Cahier critique 24/01/2023

“À cœur perdu” de Sarah Saidan

Omid est un immigré iranien, venu s’installer en France avec sa famille. Un soir, dans la rue, il se fait agresser et poignarder en plein cœur. Mais Omid se relève ! À l’hôpital, le diagnostic des médecins est formel : il n’a pas de cœur. Celui-ci serait-il resté en Iran ?

En 2014, Sarah Saidan avait déjà été remarquée avec son court métrage d’animation Beach Flags, qui dénonçait la situation absurde à laquelle sont confrontées les nageuses en Iran, privées de compétitions de niveau international parce qu’il leur est interdit de se montrer en maillot de bain. Le film mettait en relief l’émancipation d’une jeune sportive jusqu’alors renvoyée à sa condition de femme. Quelques années plus tard, la réalisatrice iranienne signe un très beau retour avec ce film bien personnel, À cœur perdu, qui mélange à nouveau le français et le farsi. 
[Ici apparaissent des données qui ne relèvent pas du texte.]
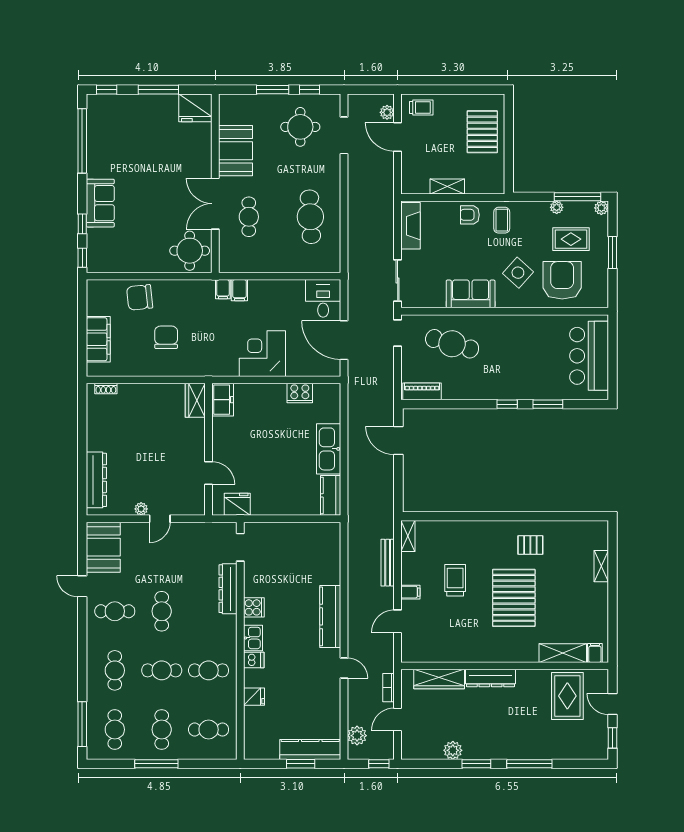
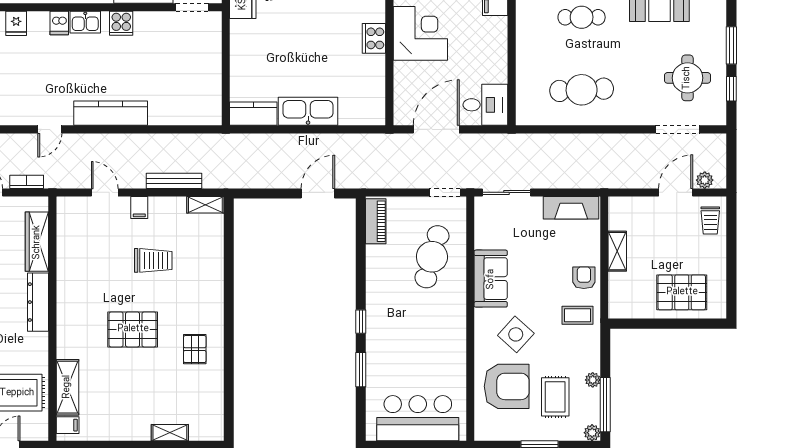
cooker: (300, 393) -> (374, 38), moved
pallet: (514, 598) -> (133, 329), width x0.73, depth x0.71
En évoquant avec poésie et humour les difficultés propres à l’exil, elle déroule le récit d’une famille immigrée, déracinée et en mal d’intégration. Depuis son poste à la caisse d’un supermarché, Omid, le père de famille, se confronte au racisme ordinaire, à la méfiance, à l’impatience des Parisiens, auxquels il répond par son sourire, sa bonne humeur et ses fautes de français. Un soir, il reçoit un coup de couteau en plein cœur, mais se relève ! Ce prétexte fantastique permet alors une quête métaphysique, la recherche de son cœur, qui balance entre la nostalgie de la terre natale et l’apprentissage d’une terre d’adoption. 

Sur place, en Iran, différentes émotions l'assaillent : l’inconfort de celui qui revient chez lui mêlé à la joie de retrouver les saveurs et les couleurs de son pays d’origine, se juxtapose à l’appréhension des retrouvailles avec ses proches. Entre les étals d’épices et les bruits d’antan, les réminiscences de son passé cristallisent en lui de nombreux souvenirs, mais le confrontent aussi aux changements d’un pays qu’il n’a pas vu évoluer. Quant à son cœur, Omid le voit partout mais ne le trouve nulle part.
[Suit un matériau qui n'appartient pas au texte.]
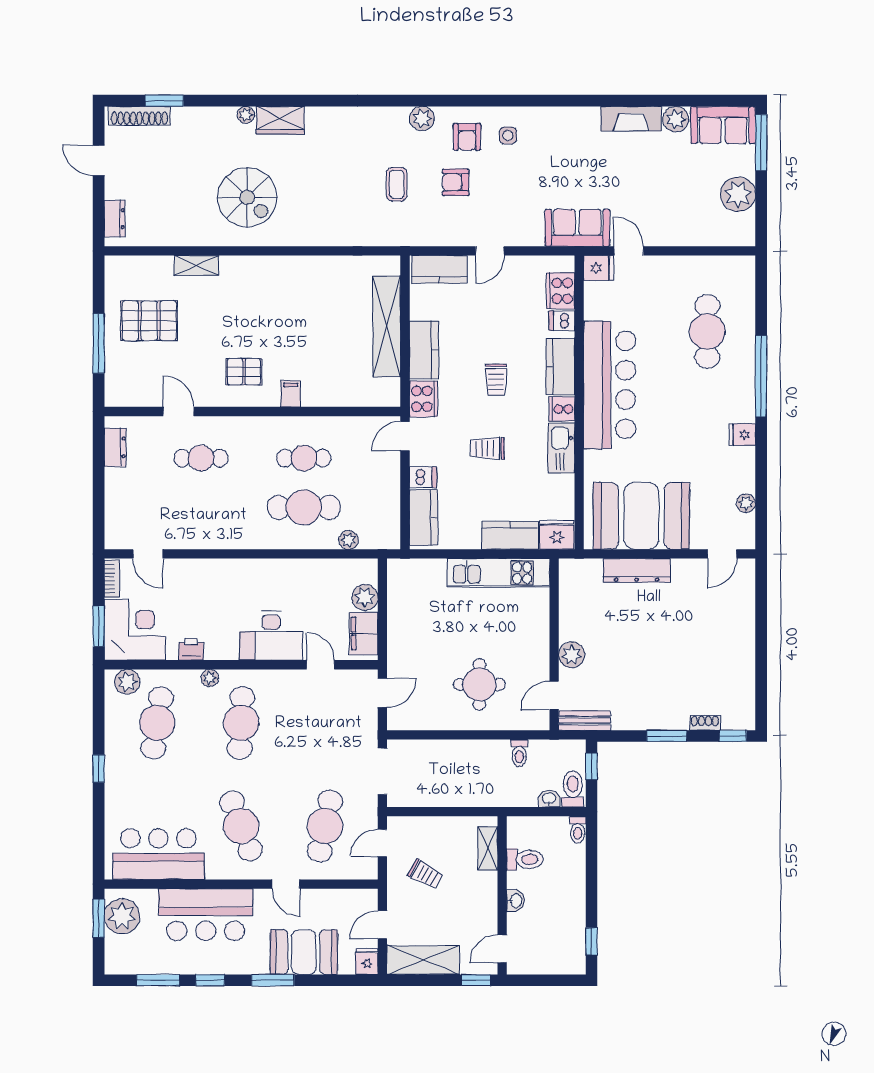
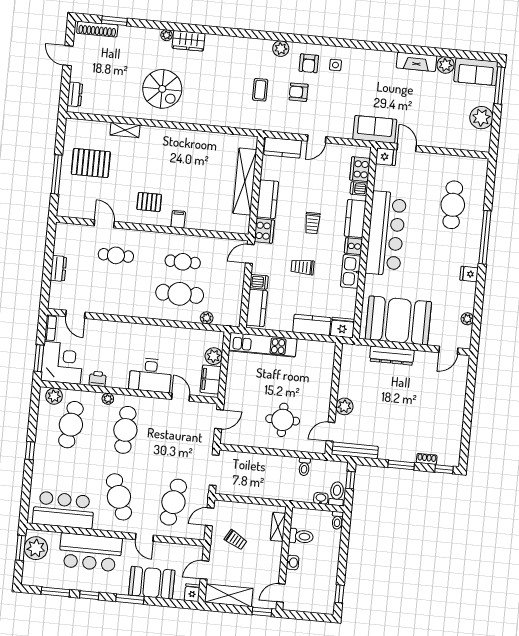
dresser: (115, 447) -> (58, 268), moved
kitchen unit: (499, 573) -> (263, 345), moved
bench: (585, 720) -> (355, 450), width x1.36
Au cours de cette pérégrination identitaire on constate que la violence et les préjugés n’ont pas de frontières. Guidée par un coup de crayon épuré et contrasté, la réalisatrice donne l’impulsion nécessaire pour que le protagoniste devienne acteur de sa propre histoire. Sarah Saidan nous ramène alors à l’essentiel et nous confronte à l’universelle quête de soi, au sens à donner à l’existence, comme le souligne si bien la petite fille d’Omid : “Tout part du cœur et y revient”.

Léa Drevon

France, 2022, 15 minutes.
Réalisation : Sarah Saidan. Scénario : Sarah Saidan et Simon Serna. Animation : Francesca Marinelli, Adèle Hamain, Xavier Siria et Milena Mardos. Montage : Manon Dubois. Son : Xavier Thibault, Gilles Marsalet et Laura Chelfi. Musique originale : Pierre Oberkampf. Voix : Saeed Mirzaei, Taha Moghani, Shahriar Sadr, Alice Lendrevie, Cécile Arnaud et Pierre-Alexis Touzeau. Production : Caïmans Productions.